The oesophagus of eels (Anguilla) is an exception to this general pattern. It is relatively long, narrow, and serves during seawater residence to dilute ingested seawater before it reaches the stomach. A possible conflict between the osmoregulatory and digestive roles of the gut in marine fish in general will be discussed later (Section 3.5).

Fish stomachs may be classified into four general configurations. These include (a) a straight stomach with an enlarged lumen, as in Esox, (b) a U-shaped stomach with enlarged lumen as in Salmo, Coregonus, Clupea, (c) a stomach shaped like a Y on its side, i.e., the stem of the Y forms a caudally-directed caecum, as in Alosa, Anguilla, the true cods, and ocean perch, and (d) the absence of a stomach as in cyprinids, gobidids, cyprinodonts gobies, blennies, scarids and many others, some families of which only one genus lacks a stomach.

The particular advantage of any configuration seems to rest primarily with the stomach having a shape convenient for containing food in the shape in which it is ingested. Fish which eat mud or other small particles more or less continuously have need for only a small stomach, if any at all.

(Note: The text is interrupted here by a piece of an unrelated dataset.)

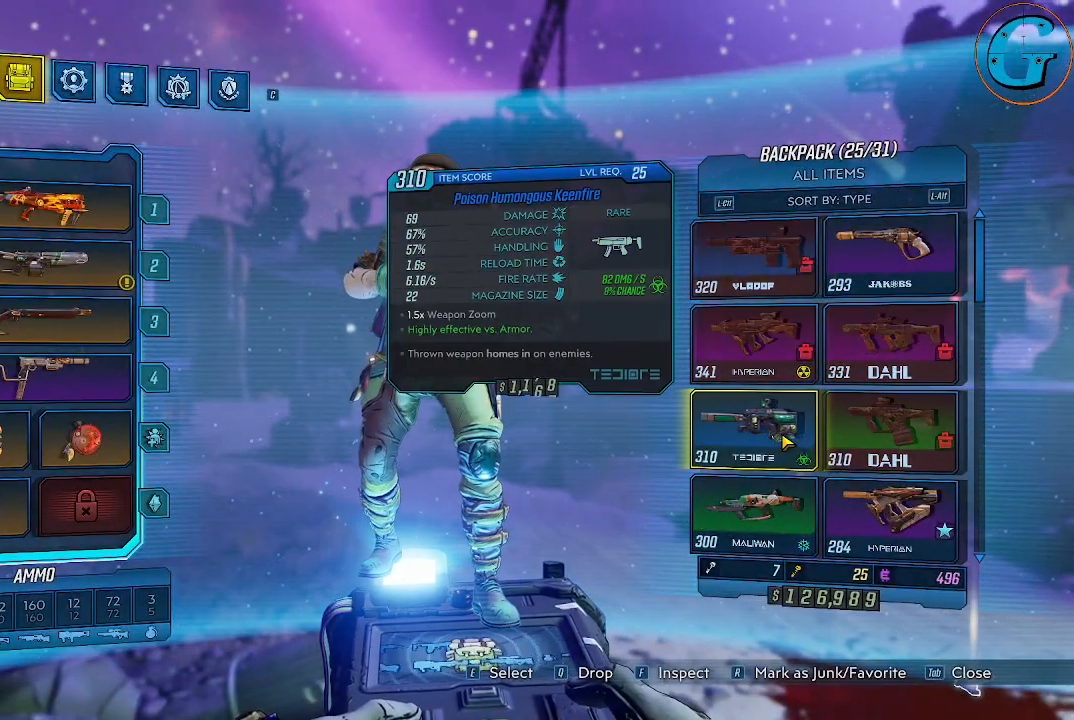
{"keys": [], "mouse": [], "events": []}
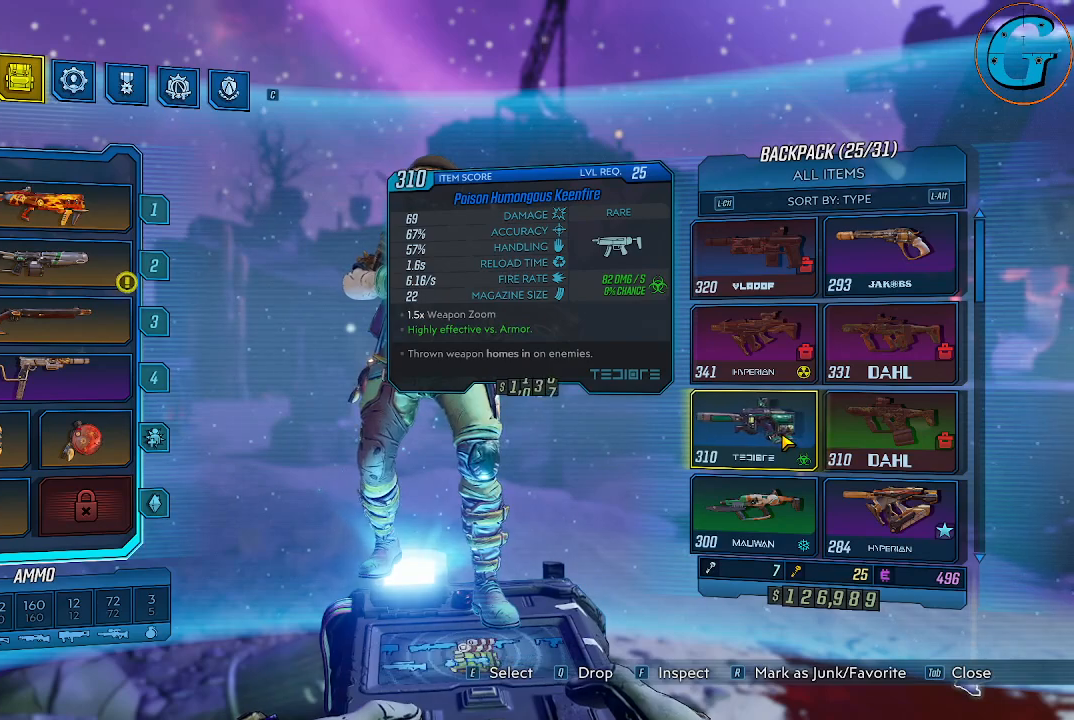
{"keys": [], "mouse": [], "events": [[167, "r", "down"], [300, "r", "up"]]}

The Y-shaped stomach, at the other extreme, seems particularly suited for holding large prey and can readily stretch posteriorly as needed with little disturbance to the attachments of mesenteries or other organs. Regardless of configuration, all stomachs probably function similarly by producing hydrochloric acid and the enzyme, pepsin.

The transport of food from the stomach into the midgut is controlled by a muscular sphincter, the pylorus. The control of the pylorus has not bean demonstrated in fish, but the best guess at this time is that it resembles that in higher vertebrates. The pylorus is developed to various degrees in different species for unknown reasons, in some species even being absent. In the latter case, the nearby muscles of the stomach wall take over this function, which may also include a grinding function by the roughened internal lining. In fish which lack a stomach, the pylorus is absent and the oesophageal sphincter serves to prevent regress of food from the intestine, i.e., in fish lacking a stomach and pylorus, the midgut attaches directly to the oesophagus.

The digestive processes of the midgut have not been studied extensively, except histo-chemically (see Section 4 for details on enzymes), but so far as known resemble the higher vertebrates. The midgut is mildly alkaline and contains enzymes from the pancreas and the intestinal wall, as well as bile from the liver. These enzymes attack all three classes of foods - proteins, lipids, and carbohydrates - although predators such as salmonids may be largely deficient in carbohydrases. The pyloric caecae attached to the anterior part of the midgut have attracted considerable attention because of their elaborate anatomy and their taxonomic significance. Histological examination has proved them to have the same structure and enzyme content as the upper midgut. Another suggestion was that pyloric caecae might contain bacteria which produce B-vitamins as in the rodent caecum. When tested, this hypothesis had no factual basis either. Pyloric caecae apparently represent a way to increase the surface area of the midgut and nothing more. This still leaves an interesting question of how food is moved into and out of the blind sacs which are often rather lone and slim: e.g., in salmonids.

The demarcation between midgut and hindgut is often minimal in terms of gross anatomy, but more readily differentiated histologically - most secretory cells are lacking in the hindgut except for mucus cells. The blood supply to the hindgut is usually comparable to that in the posterior midgut, so presumably absorption is continuing similarly as in the midgut. Formation of faeces and other hindgut functions appear to have been studied minimally, except histologically.